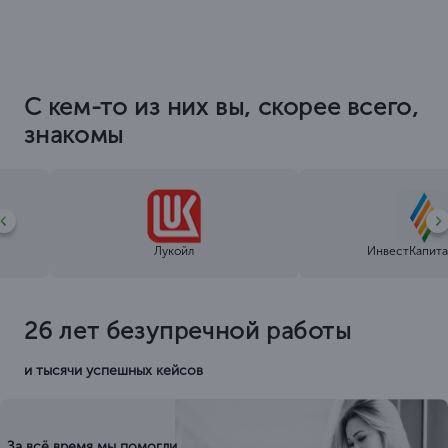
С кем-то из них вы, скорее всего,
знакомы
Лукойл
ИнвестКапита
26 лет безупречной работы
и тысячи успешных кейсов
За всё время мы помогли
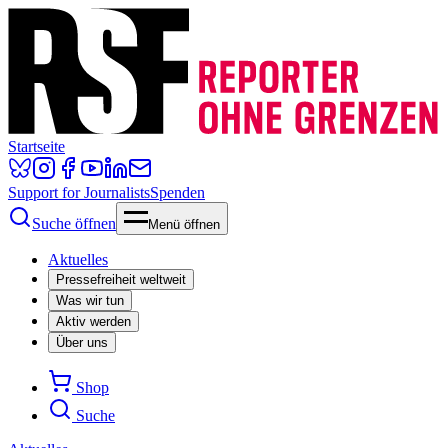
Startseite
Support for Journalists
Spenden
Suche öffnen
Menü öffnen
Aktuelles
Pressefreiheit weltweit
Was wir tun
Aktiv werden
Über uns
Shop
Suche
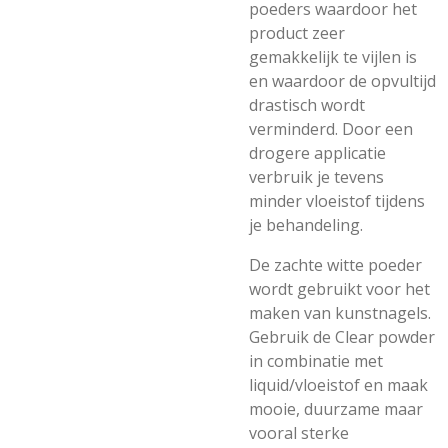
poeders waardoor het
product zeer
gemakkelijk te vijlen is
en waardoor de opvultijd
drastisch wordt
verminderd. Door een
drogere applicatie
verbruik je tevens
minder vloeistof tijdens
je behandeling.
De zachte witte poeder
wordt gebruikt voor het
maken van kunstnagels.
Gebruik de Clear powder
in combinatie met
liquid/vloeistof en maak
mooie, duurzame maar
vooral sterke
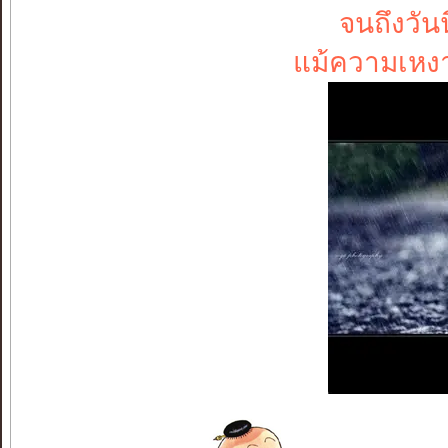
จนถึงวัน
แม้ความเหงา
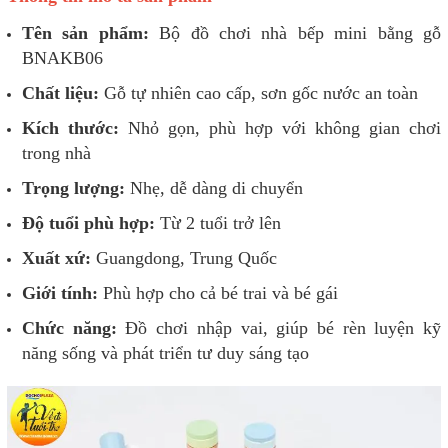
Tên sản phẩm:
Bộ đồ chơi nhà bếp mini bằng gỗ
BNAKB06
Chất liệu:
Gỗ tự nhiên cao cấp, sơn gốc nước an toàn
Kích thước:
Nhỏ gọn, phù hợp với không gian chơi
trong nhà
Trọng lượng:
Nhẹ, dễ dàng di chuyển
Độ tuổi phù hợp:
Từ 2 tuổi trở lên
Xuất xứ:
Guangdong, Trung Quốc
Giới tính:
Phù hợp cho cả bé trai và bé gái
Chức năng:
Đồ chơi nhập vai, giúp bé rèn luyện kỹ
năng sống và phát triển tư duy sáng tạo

◆ ◆ ◆

> [Task objective] Report every line of the entries above that contains the string "năng". Case counts.

> [Reply]
Chức năng:
năng sống và phát triển tư duy sáng tạo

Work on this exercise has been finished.